#### Entries supplied
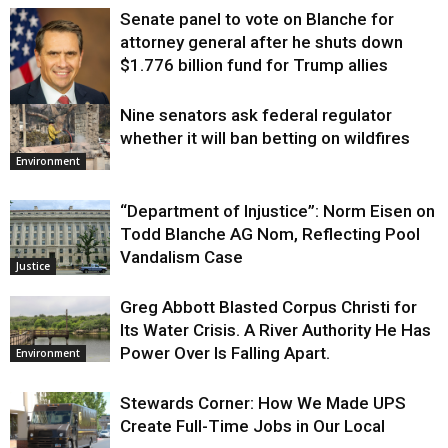
Senate panel to vote on Blanche for
attorney general after he shuts down
$1.776 billion fund for Trump allies
Nine senators ask federal regulator
Justice
whether it will ban betting on wildfires
Environment
“Department of Injustice”: Norm Eisen on
Todd Blanche AG Nom, Reflecting Pool
Vandalism Case
Justice
Greg Abbott Blasted Corpus Christi for
Its Water Crisis. A River Authority He Has
Power Over Is Falling Apart.
Environment
Stewards Corner: How We Made UPS
Create Full-Time Jobs in Our Local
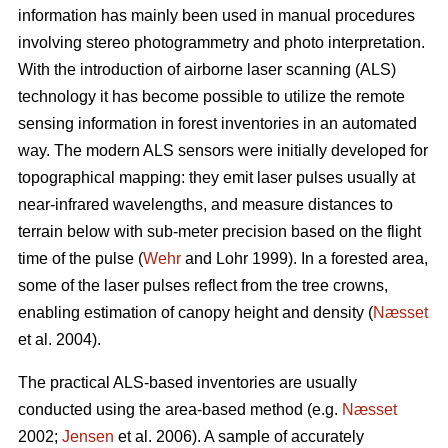
information has mainly been used in manual procedures
involving stereo photogrammetry and photo interpretation.
With the introduction of airborne laser scanning (ALS)
technology it has become possible to utilize the remote
sensing information in forest inventories in an automated
way. The modern ALS sensors were initially developed for
topographical mapping: they emit laser pulses usually at
near-infrared wavelengths, and measure distances to
terrain below with sub-meter precision based on the flight
time of the pulse (
Wehr
and Lohr 1999). In a forested area,
some of the laser pulses reflect from the tree crowns,
enabling estimation of canopy height and density (
Næsset
et al. 2004).
The practical ALS-based inventories are usually
conducted using the area-based method (e.g.
Næsset
2002;
Jensen
et al. 2006). A sample of accurately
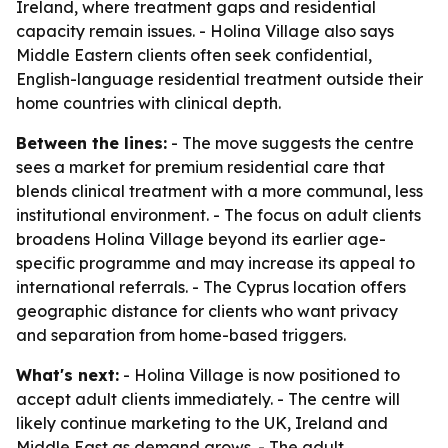
Ireland, where treatment gaps and residential
capacity remain issues. - Holina Village also says
Middle Eastern clients often seek confidential,
English-language residential treatment outside their
home countries with clinical depth.
Between the lines:
- The move suggests the centre
sees a market for premium residential care that
blends clinical treatment with a more communal, less
institutional environment. - The focus on adult clients
broadens Holina Village beyond its earlier age-
specific programme and may increase its appeal to
international referrals. - The Cyprus location offers
geographic distance for clients who want privacy
and separation from home-based triggers.
What's next:
- Holina Village is now positioned to
accept adult clients immediately. - The centre will
likely continue marketing to the UK, Ireland and
Middle East as demand grows. - The adult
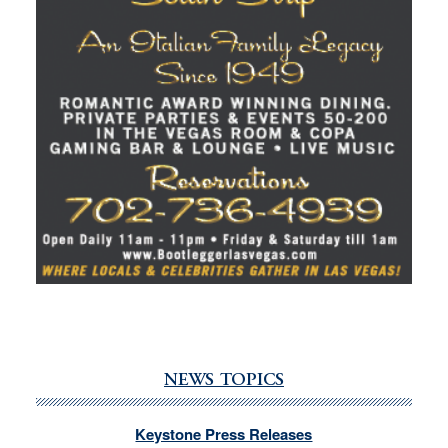
NEWS TOPICS
Keystone Press Releases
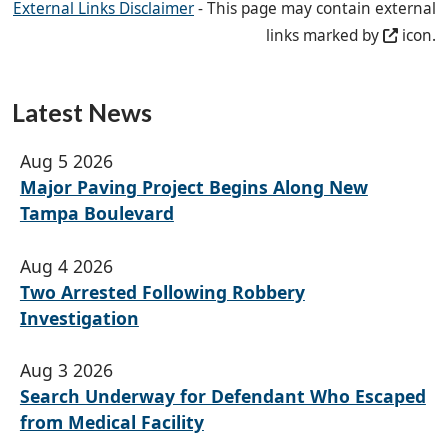
External Links Disclaimer
- This page may contain external
links marked by
icon.
Latest News
Aug 5 2026
Major Paving Project Begins Along New
Tampa Boulevard
Aug 4 2026
Two Arrested Following Robbery
Investigation
Aug 3 2026
Search Underway for Defendant Who Escaped
from Medical Facility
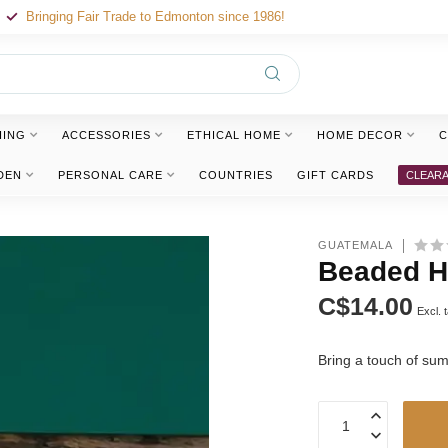
Bringing Fair Trade to Edmonton since 1986!
HING
ACCESSORIES
ETHICAL HOME
HOME DECOR
C
DEN
PERSONAL CARE
COUNTRIES
GIFT CARDS
CLEAR
GUATEMALA
Beaded H
C$14.00
Excl. 
Bring a touch of su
########
### Assigned task
Can you retype the data, word for word, from its start through the line containing "et al. 2006). A sample of accurately", leaving the pictures out?

### Solution for this exercise
Senate panel to vote on Blanche for
attorney general after he shuts down
$1.776 billion fund for Trump allies
Nine senators ask federal regulator
Justice
whether it will ban betting on wildfires
Environment
“Department of Injustice”: Norm Eisen on
Todd Blanche AG Nom, Reflecting Pool
Vandalism Case
Justice
Greg Abbott Blasted Corpus Christi for
Its Water Crisis. A River Authority He Has
Power Over Is Falling Apart.
Environment
Stewards Corner: How We Made UPS
Create Full-Time Jobs in Our Local
information has mainly been used in manual procedures
involving stereo photogrammetry and photo interpretation.
With the introduction of airborne laser scanning (ALS)
technology it has become possible to utilize the remote
sensing information in forest inventories in an automated
way. The modern ALS sensors were initially developed for
topographical mapping: they emit laser pulses usually at
near-infrared wavelengths, and measure distances to
terrain below with sub-meter precision based on the flight
time of the pulse (
Wehr
and Lohr 1999). In a forested area,
some of the laser pulses reflect from the tree crowns,
enabling estimation of canopy height and density (
Næsset
et al. 2004).
The practical ALS-based inventories are usually
conducted using the area-based method (e.g.
Næsset
2002;
Jensen
et al. 2006). A sample of accurately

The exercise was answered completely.